Passage:
———

Sinterit Lisa Pro test: affordable, accessible and quality SLS 3D printing

Sinterit is a Polish manufacturer dedicated to making SLS 3D printing more affordable and accessible.


Sinterit launched its first desktop SLS 3D printer- the Lisa- in 2015, and has been growing ever since. The Lisa is now in its third generation of updates.

Sinterit Lisa Pro test and review

Following the success of the Lisa, Sinterit announced the Lisa Pro in 2017, aimed at professionals wanting a higher volume of printing. At this price and accuracy level, the Lisa line of powder 3D printers is now unparalleled; Sinterit is virtually the only player in this niche market.


We were invited to visit the Sinterit facility for a few days to meet the team and test the Lisa Pro.


  • Excellent part quality and accuracy
  • Intuitive interface and software
  • No technical training required
  • Affordable access to SLS technology
  • Integrated printer farm function in the software
  • Rigorous quality control and pre-calibration
  • Reusable powder


  • Powder can get everywhere
  • Can’t really be used in an open space office (dust, heat, clutter)
  • Long printing and post-processing process (more than 20 hours for a small piece)
  • Relatively limited choice of materials and colors (Nylon/TPE/TPU in shades of gray)

Test Sinterit Lisa Pro: our opinion

The Sinterit Lisa Pro offers accurate results with nice finishes and is easy to use, even for beginners. It is capable of printing complex and functional parts in one go, without support structures, and the unsintered powder can be reused.

———

Exercise data:
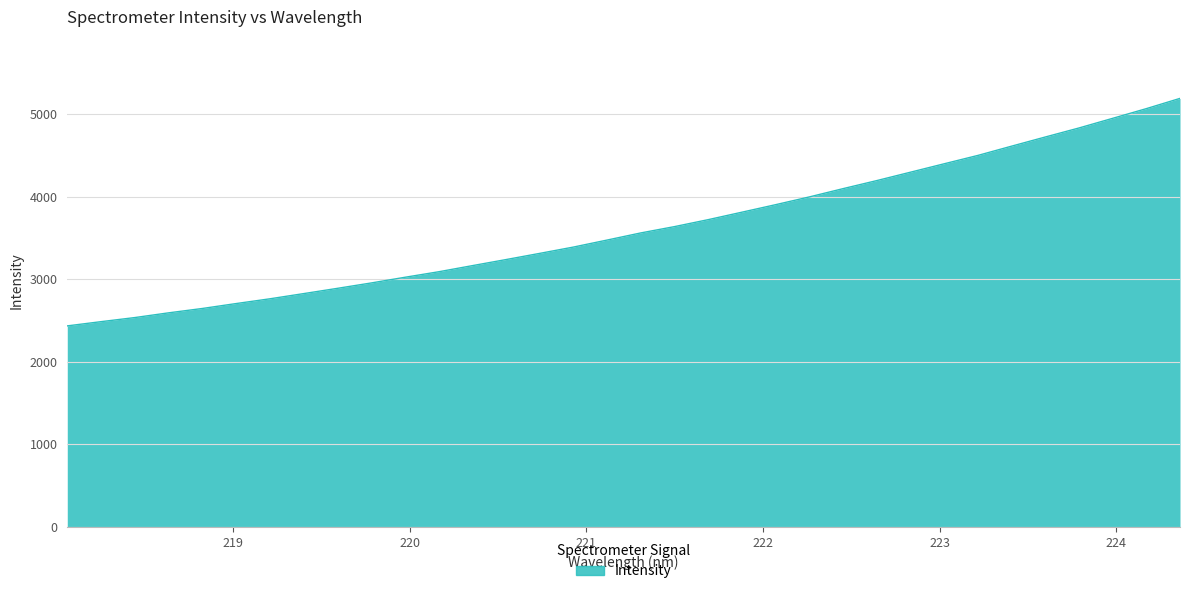

What is the smallest value displayed?

2436.6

———

Task requirements:
Could you reproduce the Sinterit Lisa Pro review above in full, word for word, from its title line through its final sentence?

Solution to the exercise:
Sinterit Lisa Pro test: affordable, accessible and quality SLS 3D printing

Sinterit is a Polish manufacturer dedicated to making SLS 3D printing more affordable and accessible.


Sinterit launched its first desktop SLS 3D printer- the Lisa- in 2015, and has been growing ever since. The Lisa is now in its third generation of updates.

Sinterit Lisa Pro test and review

Following the success of the Lisa, Sinterit announced the Lisa Pro in 2017, aimed at professionals wanting a higher volume of printing. At this price and accuracy level, the Lisa line of powder 3D printers is now unparalleled; Sinterit is virtually the only player in this niche market.


We were invited to visit the Sinterit facility for a few days to meet the team and test the Lisa Pro.


  • Excellent part quality and accuracy
  • Intuitive interface and software
  • No technical training required
  • Affordable access to SLS technology
  • Integrated printer farm function in the software
  • Rigorous quality control and pre-calibration
  • Reusable powder


  • Powder can get everywhere
  • Can’t really be used in an open space office (dust, heat, clutter)
  • Long printing and post-processing process (more than 20 hours for a small piece)
  • Relatively limited choice of materials and colors (Nylon/TPE/TPU in shades of gray)

Test Sinterit Lisa Pro: our opinion

The Sinterit Lisa Pro offers accurate results with nice finishes and is easy to use, even for beginners. It is capable of printing complex and functional parts in one go, without support structures, and the unsintered powder can be reused.